I went today to one of the three events that the Brighton Festival have included to mark the centenary of his birth (in Hove). I missed the one with Doris Lessing and had to choose between one of two today, so I picked one with his two biographers, Nigel Jones and Sean French, which was fascinating. Both Jones and French were good talkers and the chair, whose name I’m sorry to say I missed, but was from the University of Sussex’s creative writing course, didn’t have to do much to keep discussion going
The only criticism of the event I can suggest is that a celebration of Patrick Hamilton should properly involve a lot of self-destructive whisky-drinking and falling in doomed love with shallow and unfeeling coquettes, barmaids and prostitutes for the men and caddish con men à la Gorse for the women.
Nigel Jones and Sean French started by discussing Hamilton’s’ early life and the influence Hamilton’s father, a vain, pompous and fascistic barrister, had over him and his brother Bruce. I refer you to their books for details, alas these biographies are out of print, but second-hand copies may be had and public libraries will be able to supply them through the interlending networks.
French,Sean
Patrick Hamilton :a life/(by) Sean French
London:Faber,1993
0571143539
Jones, Nigel
Through a glass darkly : the life of Patrick Hamilton / Nigel Jones
London : Scribners, 1991
0356197018
The matter of the availability of Hamilton’s works came up several times, as it has before recently and as I have commented in this blog the trade database BookFind suggests that more titles are available than is actually the case. There were no real answers to this question. Someone suggest that Hamilton was really only a "writer's writer" (and a comparison with Henry Green was made here, as someone who fascinates writers through his technique but who non-writing readers find difficult if not impossible to read) and therefore without wide appeal. But in his lifetime the plays were extraordinarily successful One of the speakers, I think Sean French, suggested that the reason might simply be that Hamilton was, “the poet of failure” and that failure is not an attractive subject for publishers or for the common reader.

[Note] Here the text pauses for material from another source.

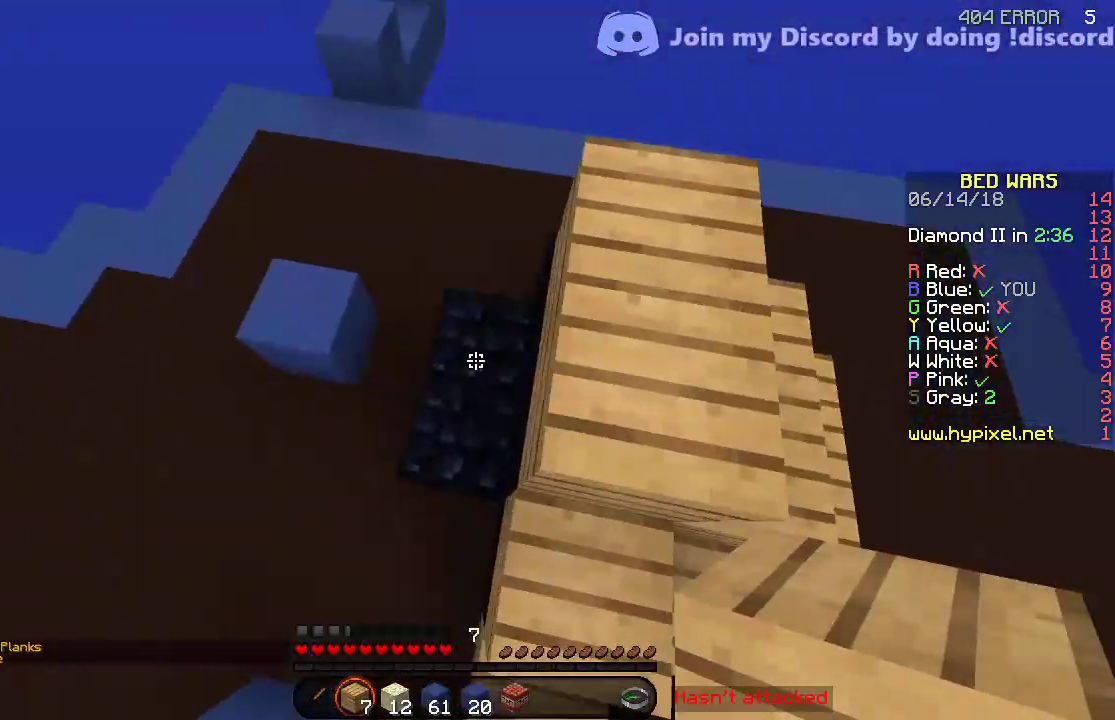
{"keys": [], "events": [[100, "a", "up"]]}
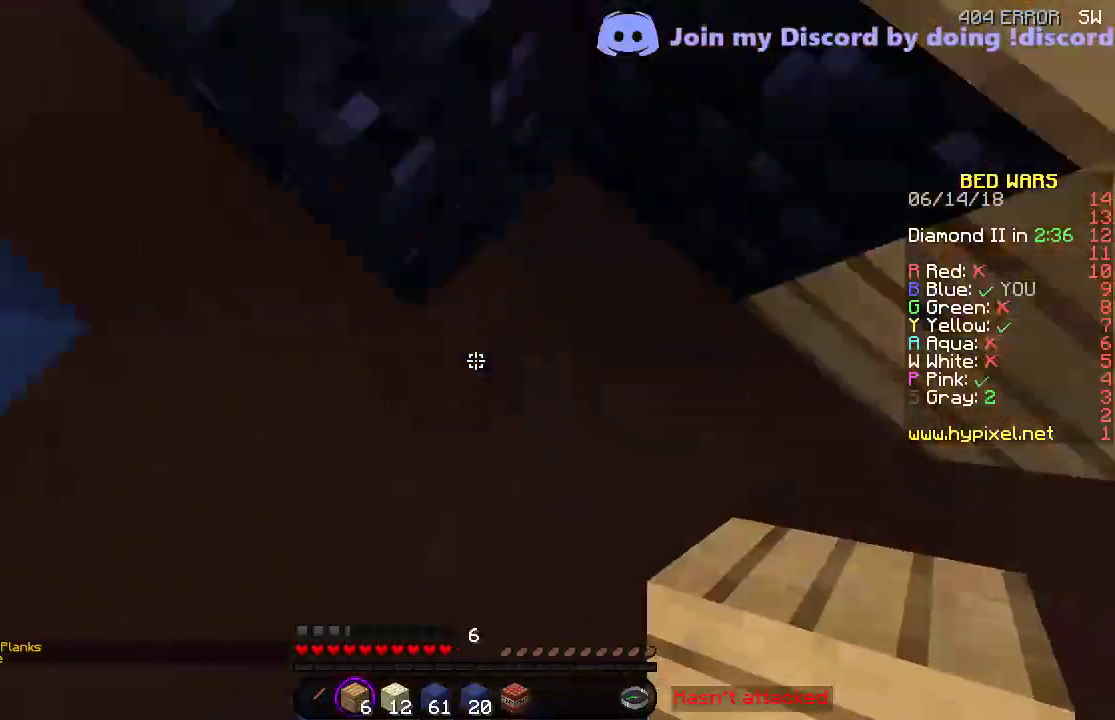
{"keys": [], "events": [[50, "d", "down"], [100, "d", "up"], [300, "w", "down"], [500, "w", "up"]]}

Apart from the theatre and radio, Hamilton’s relationship with other media was not happy. He was unhappy with Hitchcock’s film of Rope and there was a ludicrous film made of Hangover Square which turned the hero, Bone, into a composer. But there is apparently to be an attempt to televise Slaves of Solitude and I think ITV made a version of the Gorse trilogy in the nineteen eighties. See also Nick Robinson's helpful comment on an earlier post. Nigel Jones suggested that Hamilton was now unknown “except in academia”. But there were many people in the room and not all of them from the universities
The Bruce Hamilton archives contain the letters between Patrick and Bruce, which both French and Jones used in their biographies. They were left to Nigel Jones by Hamilton’s sister-in-law, Aileen and are now kept at the University of Austin, Texas’s Harry Ransom Humanities Research Centre.